Atheists seem to get angry easily. They get angry because they think Christians look down on them as Bad, angry because Christians can’t put themselves in their position, angry because they are misunderstood and angry because we Christians don’t agree with them and, after all, atheism is so obvious.
To clear up some of this:
Christians do think atheists are, in a sense, Bad; that is because we think everyone, in a sense, is Bad. To put it into Christian terms, everyone has sinned and needs a Saviour to redeem them from their sins.
Many Christians do understand atheism; that is because some were atheists themselves at some point – I was – and because, since Christianity is attacked from all sides in our culture, Christians have been forced to inspect their basic assumptions and how their beliefs logically follow from them. From the occasional exchange with atheists on this blog, it appears that many atheists have not done the same.
Here are some of the basic assumptions that accompany atheism and some of the unavoidable consequences of those assumptions:
There are some variations in atheism. A negative atheism would claim an absence of belief in God and make it a default position: in the absence of good evidence for God’s existence, negative atheism is the logical choice – the burden of proof is on the theist. Others would argue that this is really agnosticism in disguise and that true atheism is positive atheism which asserts the statement “God does not exist”. I am inclined to the latter view.
Either variety of atheism has some unavoidable consequences:
There is no objective standard for morality. That is not to say that atheists cannot do “good” or be “moral”, using those words in the context of Judeo-Christian ethics; they can. It does mean, though that the “good” or “evil” that an atheist may believe exists has no objective realty: “good” and “evil” are subjective – no one person’s view of what is “good” has any more validity than any other person’s. Dostoevsky summed this with “if God does not exist everything is permitted”
Atheists are materialists: that is to say, they believe that the material universe is all that exists; without God there is no supernatural, nothing outside of the material exerts any influence on the universe. Christopher Hitchens seems to want to dodge this by contending that the numinous does exist, apparently as a by-product of the human mind – most atheists would not go along with this, though. As a result, the human mind is entirely subject to the material. This leads to the following problem for the atheist:
- If God does not exist, a person’s thoughts are the result of interactions in the material universe.
- Some people believe the following statement to be true, while others believe it to be untrue: God does not exist.
- The same material universe produces opposite conclusions on the truth of the statement in 2.

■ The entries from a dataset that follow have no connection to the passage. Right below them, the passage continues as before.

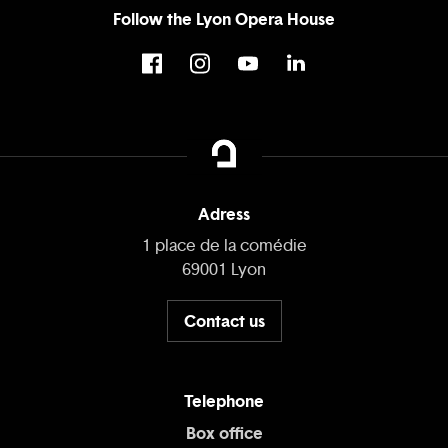
Follow the Lyon Opera House
Adress
1 place de la comédie
69001 Lyon
Contact us
Telephone
Box office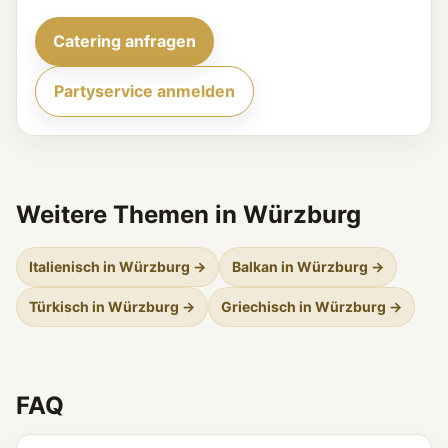
Catering anfragen
Partyservice anmelden
Weitere Themen in Würzburg
Italienisch in Würzburg →
Balkan in Würzburg →
Türkisch in Würzburg →
Griechisch in Würzburg →
FAQ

- If God does not exist, human thought processes are unreliable.
- If God does not exit, my belief that he does not exist is unreliable.
If human existence ceases at death, life has no lasting objective purpose or meaning. Atheists will protest that they do find purpose and meaning in life; Richard Dawkins goes to considerable length to expound on the beauty and the grandeur of the universe. Without God, though, such perceptions are subjective and, for an honest person, inadequate. Atheistic existentialists such as Jean-Paul Sartre were more direct: Sartre recognised that without God life has no purpose. His solution was to invent a purpose and pretend that it has significance – just to get through life. Sadly, modern atheists are doing much the same thing without the benefit of the introspection necessary to recognise why.
Atheists are evolutionary Darwinists but generally not social Darwinists, preferring instead to adopt the mores of the Judeo-Christian heritage that they despise. The problem for the atheist comes when confronted by a social Darwinist who might advocate, for example, the extermination of the old, infirm, disabled and deformed; an atheist has no convincing argument to offer on why this is a bad thing to do. Without God, values are subjective, one person’s view of what is right is as good as any other’s.
A popular contemporary conceit of atheism is that science has disposed of religion. John Lennox in his book God’s Undertaker: Has Science Buried God? argues eloquently that, far from burying God, science depends on the assumption that the universe has rational laws – rational laws that owe their existence to a rational Creator. Additionally, there is no reason to trust the rationality of the minds of scientists if they are products of a potentially irrational universe.
There; now I expect atheists reading this will become angry.